Olive Oil & Olive Tree
In ancient times and continuing today, the olive tree has been among the most important in Greece. It has played an important role in the country’s economy and social development, but its greatest value is in Greek worship, beliefs, and customs.
The first written records refer to the name “ελια” (elia) – which means olive in the Greek language. These references are as old as the most ancient (so far) decrypted Greek writing dating back to 14th -13thcentury BC. In the archives of the Mycenaean palaces of Knossos and Pylos, archaeologists have discovered a large number of clay tablets in Linear B script. In these records, they find frequent mention of olives trees, olives, and olive oil.
According to Greek mythology Athena, the goddess of Olympus, brought the olive tree to the Greeks. She also taught them its cultivation. This first sacred olive tree was on the Acropolis and is featured in the famous episode of Poseidon and Athena, for whom the city of Athens in named.
An indication of the importance of the olive tree in ancient Athens is the fact that the Athenians depicted the goddess Athena on their coins. She is shown with a wreath made from olive leaves on her helmet and she holds an amphora containing olive oil or an olive tree branch. Another tradition says that Hercules (whose club was made from wild olive tree) brought olive saplings from the land of Hyperborean (a mythical land which was believed to be in the far north or to be the heavens). Hercules then planted it in ancient Olympia. That is why the Olympians were crowned with a wreath made from olive leaves. The gold and ivory statue of Olympian Zeus in Olympia, a work of Phidias, was also crowned with an olive wreath.

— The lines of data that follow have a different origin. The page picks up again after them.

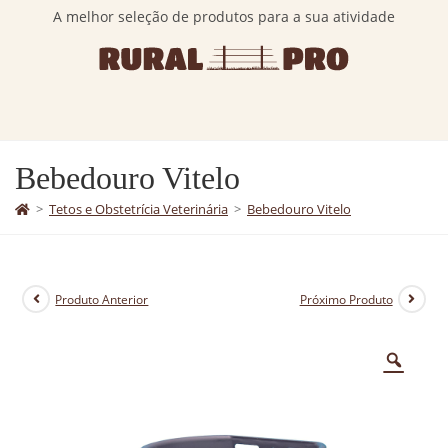
A melhor seleção de produtos para a sua atividade
Bebedouro Vitelo
>
Tetos e Obstetrícia Veterinária
>
Bebedouro Vitelo
Produto Anterior
Próximo Produto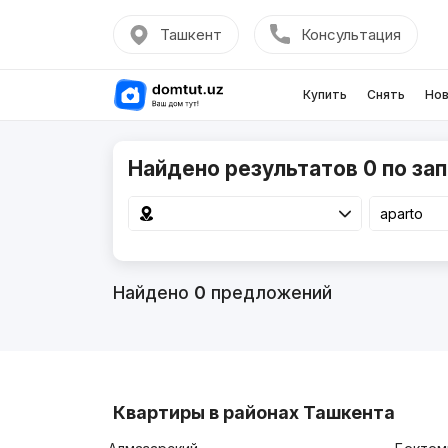
Ташкент
Консультация
Купить
Снять
Нов
Найдено результатов 0 по зап
Найдено
0
предложений
Квартиры в районах Ташкента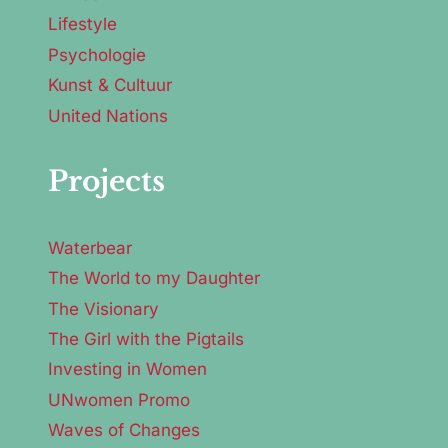
Lifestyle
Psychologie
Kunst & Cultuur
United Nations
Projects
Waterbear
The World to my Daughter
The Visionary
The Girl with the Pigtails
Investing in Women
UNwomen Promo
Waves of Changes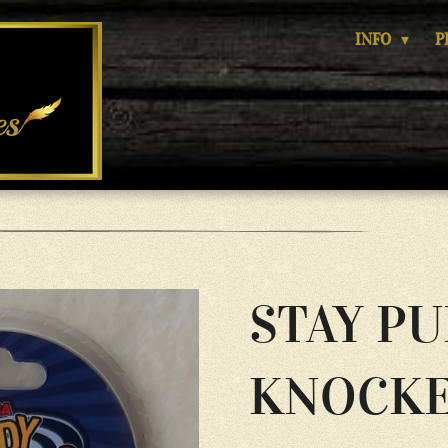
INFO
P
STAY P
KNOCK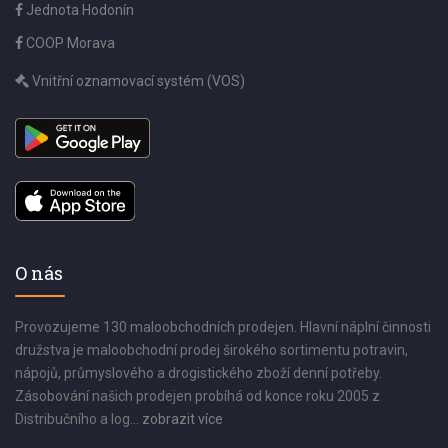
Jednota Hodonín
COOP Morava
Vnitřní oznamovací systém (VOS)
O nás
Provozujeme 130 maloobchodních prodejen. Hlavní náplní činnosti
družstva je maloobchodní prodej širokého sortimentu potravin,
nápojů, průmyslového a drogistického zboží denní potřeby.
Zásobování našich prodejen probíhá od konce roku 2005 z
Distribučního a log...
zobrazit více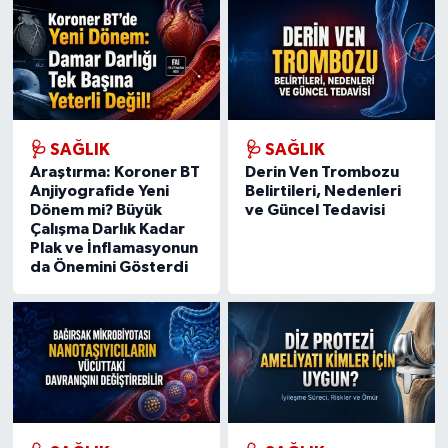
🩺 SAĞLIK
🩺 SAĞLIK
Araştırma: Koroner BT
Derin Ven Trombozu
Anjiyografide Yeni
Belirtileri, Nedenleri
Dönem mi? Büyük
ve Güncel Tedavisi
Çalışma Darlık Kadar
Plak ve İnflamasyonun
da Önemini Gösterdi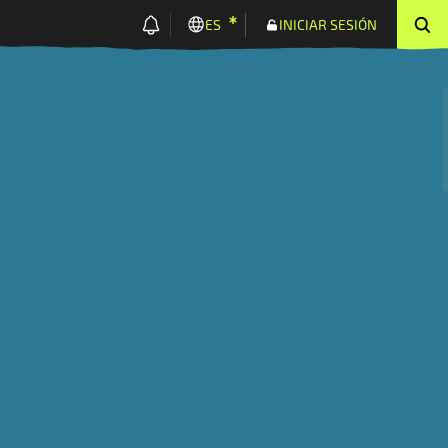
ES
INICIAR SESIÓN
Organización de
Área bajo
Producción
productores
certificación
ON (HLO)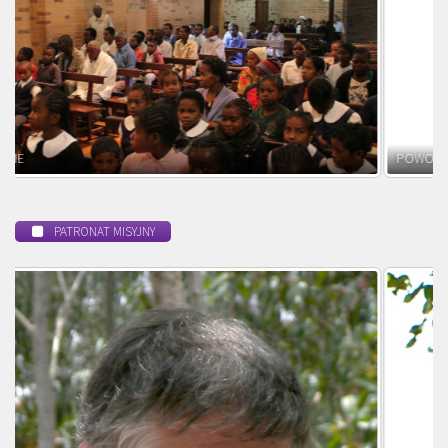
POWOŁANIE MISYJNE
PATRONAT MISYJNY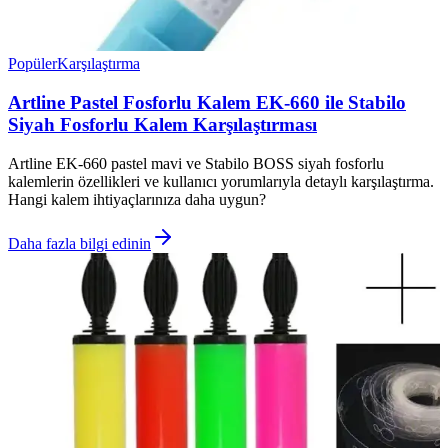
Popüler
Karşılaştırma
Artline Pastel Fosforlu Kalem EK-660 ile Stabilo
Siyah Fosforlu Kalem Karşılaştırması
Artline EK-660 pastel mavi ve Stabilo BOSS siyah fosforlu
kalemlerin özellikleri ve kullanıcı yorumlarıyla detaylı karşılaştırma.
Hangi kalem ihtiyaçlarınıza daha uygun?
Daha fazla bilgi edinin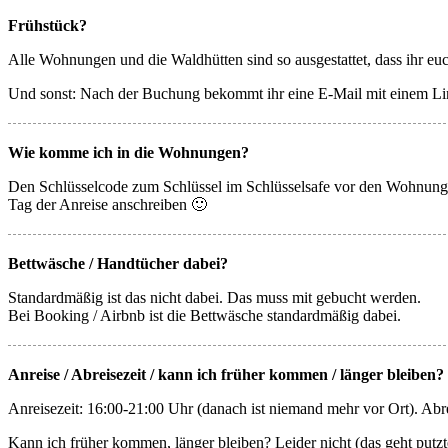
Frühstück?
Alle Wohnungen und die Waldhütten sind so ausgestattet, dass ihr euc
Und sonst: Nach der Buchung bekommt ihr eine E-Mail mit einem Link
Wie komme ich in die Wohnungen?
Den Schlüsselcode zum Schlüssel im Schlüsselsafe vor den Wohnunge
Tag der Anreise anschreiben 🙂
Bettwäsche / Handtücher dabei?
Standardmäßig ist das nicht dabei. Das muss mit gebucht werden.
Bei Booking / Airbnb ist die Bettwäsche standardmäßig dabei.
Anreise / Abreisezeit / kann ich früher kommen / länger bleiben?
Anreisezeit: 16:00-21:00 Uhr (danach ist niemand mehr vor Ort). Abre
Kann ich früher kommen, länger bleiben? Leider nicht (das geht putz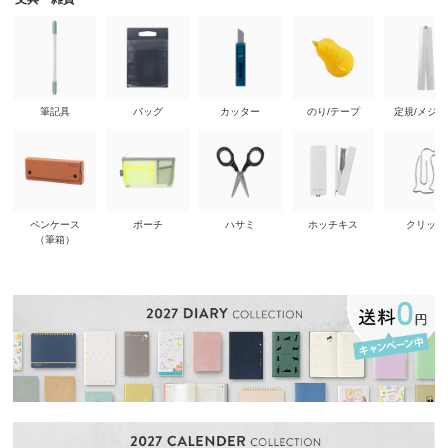
筆記具
バッグ
カッター
のり/テープ
定規/メジ
ペンケース
ポーチ
ハサミ
ホッチキス
クリップ
（筆箱）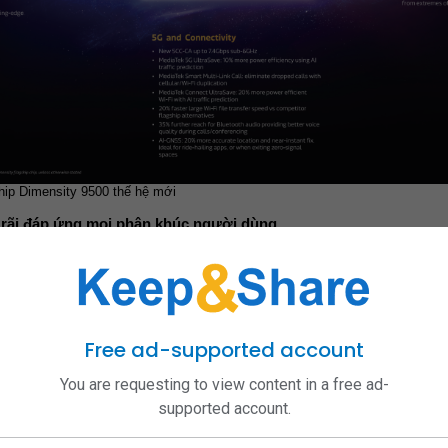
hip Dimensity 9500 thế hệ mới
 rãi đáp ứng mọi phân khúc người dùng
ho người dùng 3 phiên bản lưu trữ lớn bao gồm dung lượng bộ nhớ trong từ
ợp với học sinh, sinh viên trong khi bản 512GB hay 1TB lại là trợ thủ đắc 
đa dạng các tùy chọn lưu trữ khủng giúp củng cố thêm nhận định 
Xiaomi 17T
về hệ thống năng lượng và trải nghiệm nhiếp 
Free ad-supported account
m được khẳng định mạnh mẽ qua viên pin khủng lên đến 7000mAh sử dụng công 
 siêu mỏng chỉ 8,3mm. Viên pin này cung cấp thời lượng sử dụng bền bỉ từ 1,
You are requesting to view content in a free ad-
đối thủ từ Apple. Đi kèm với đó là công nghệ sạc siêu nhanh công suất 100W
supported account.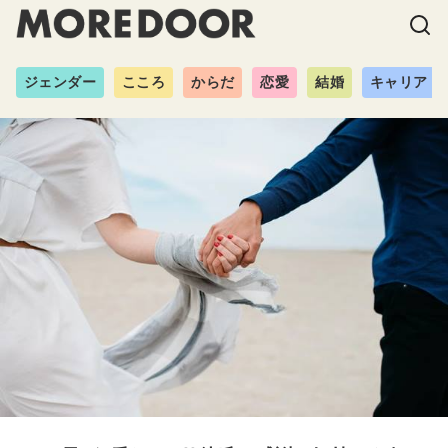
ジェンダー
こころ
からだ
恋愛
結婚
キャリア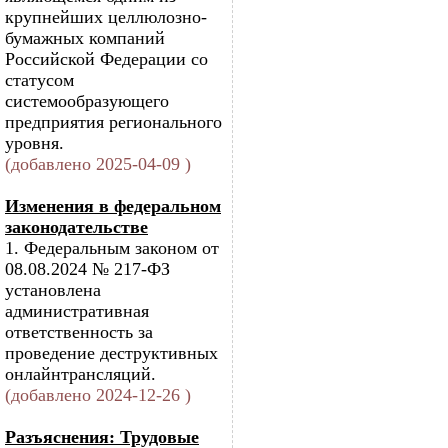
крупнейших целлюлозно-
бумажных компаний
Российской Федерации со
статусом
системообразующего
предприятия регионального
уровня.
(добавлено 2025-04-09 )
Изменения в федеральном
законодательстве
1. Федеральным законом от
08.08.2024 № 217-ФЗ
установлена
административная
ответственность за
проведение деструктивных
онлайнтрансляций.
(добавлено 2024-12-26 )
Разъяснения: Трудовые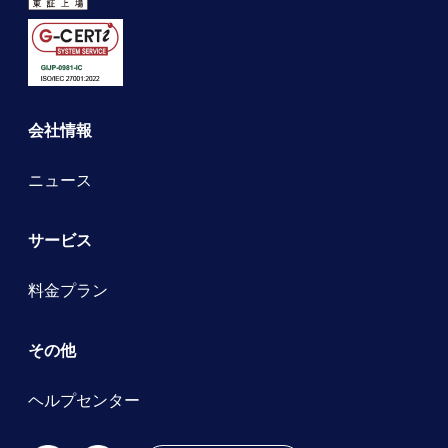
会社情報
ニュース
サービス
料金プラン
その他
ヘルプセンター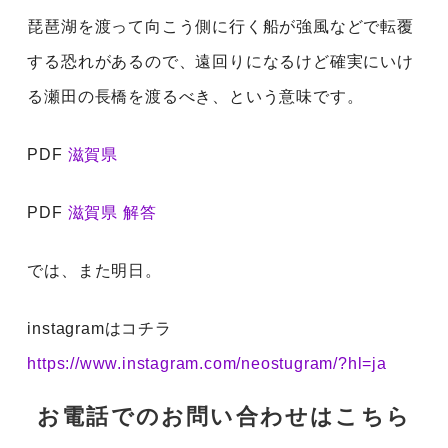
琵琶湖を渡って向こう側に行く船が強風などで転覆
する恐れがあるので、遠回りになるけど確実にいけ
る瀬田の長橋を渡るべき、という意味です。
PDF
滋賀県
PDF
滋賀県 解答
では、また明日。
instagramはコチラ
https://www.instagram.com/neostugram/?hl=ja
お電話でのお問い合わせはこちら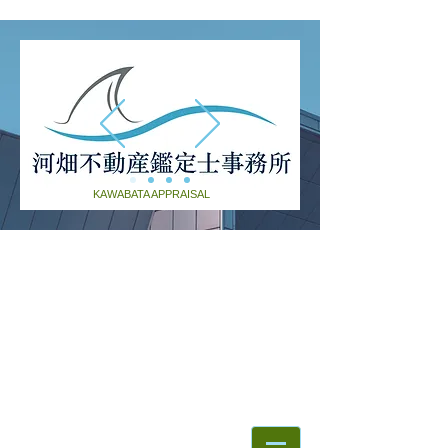
KAWABATA APPRAISAL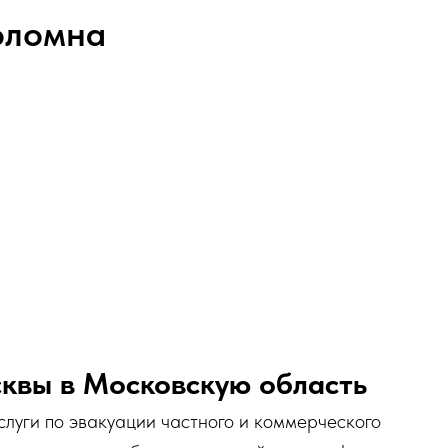
оломна
сквы в Московскую область
слуги по эвакуации частного и коммерческого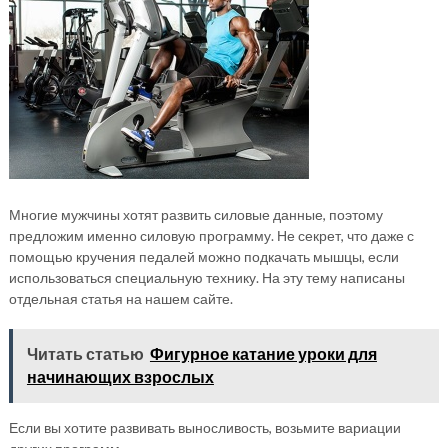
Многие мужчины хотят развить силовые данные, поэтому
предложим именно силовую программу. Не секрет, что даже с
помощью кручения педалей можно подкачать мышцы, если
использоваться специальную технику. На эту тему написаны
отдельная статья на нашем сайте.
Читать статью
Фигурное катание уроки для
начинающих взрослых
Если вы хотите развивать выносливость, возьмите вариации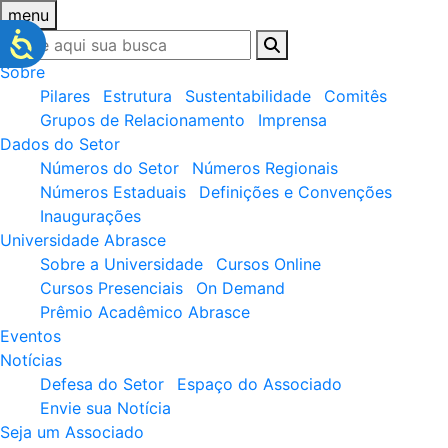
menu
Sobre
Pilares
Estrutura
Sustentabilidade
Comitês
Grupos de Relacionamento
Imprensa
Dados do Setor
Números do Setor
Números Regionais
Números Estaduais
Definições e Convenções
Inaugurações
Universidade Abrasce
Sobre a Universidade
Cursos Online
Cursos Presenciais
On Demand
Prêmio Acadêmico Abrasce
Eventos
Notícias
Defesa do Setor
Espaço do Associado
Envie sua Notícia
Seja um Associado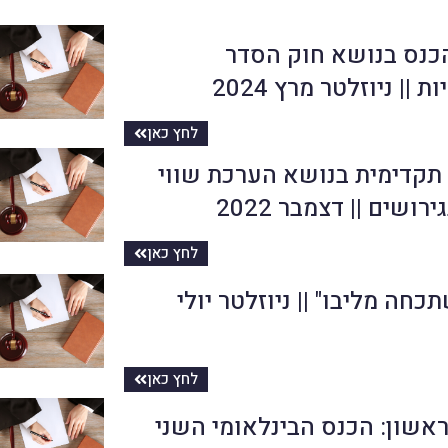
כנס בנושא חוק הסדר
ת || ניוזלטר מרץ 2024
לחץ כאן
קדימית בנושא הערכת שווי
רושים || דצמבר 2022
לחץ כאן
כחה מליבו" || ניוזלטר יולי
לחץ כאן
אשון: הכנס הבינלאומי השני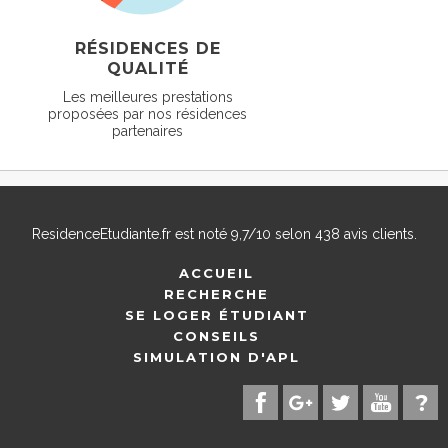
RÉSIDENCES DE
QUALITÉ
Les meilleures prestations
proposées par nos résidences
partenaires
ResidenceEtudiante.fr
est noté
9,7
/
10
selon
438
avis clients.
ACCUEIL
RECHERCHE
SE LOGER ÉTUDIANT
CONSEILS
SIMULATION D'APL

Aristotle described the cultivation of olive trees as science. Platon taught under the shade of an olive tree. Finally, Hippocrates used olive oil as a medicine for 60 different conditions including wounds and burns, skin problems, gynecological issues, ear infections, etc. When olive oil failed to save the patient, it was used to anoint the body of the deceased. It was also offered along with wine, honey and other products at the grave.
Olive oil has been one of the main ingredients in Greek cuisine over the years. In addition, there is a large socio-psychological matrix determinant in the consumption and use of olive oil. The production, preparation, and consumption of food are all a part of the circle of life (daily, weekly, annual, birth, marriage, death). All of these are combined with the interpersonal relationships and the structure of the community, as well as their performances – symbols we have for the world and for the worship. The humble word “culinary” is ultimately a code of communication, a language that expresses the structure as well as the contradictions of the community.
From the field (production) to the mill (processing), to the storage, to the handling and distribution (trade), to the kitchen and finally to consumption (kitchen table) lies a network as dense as the root of the olive tree. Here, technology, economy, language and religion function together and tie the Greek community tightly together, just as the roots of the olive tree protect the poor soil of the country against corrosion.